§ **Page-level text extractions**
BEGIN
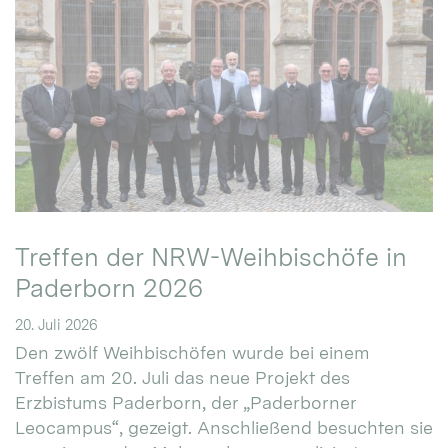
Treffen der NRW-Weihbischöfe in
Paderborn 2026
20. Juli 2026
Den zwölf Weihbischöfen wurde bei einem
Treffen am 20. Juli das neue Projekt des
Erzbistums Paderborn, der „Paderborner
Leocampus“, gezeigt. Anschließend besuchten sie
END
§ **Written task**
Once you have checked each line above for the string "Treffen", state how many lines contain it and add nothing more.

§ **Task answer**
2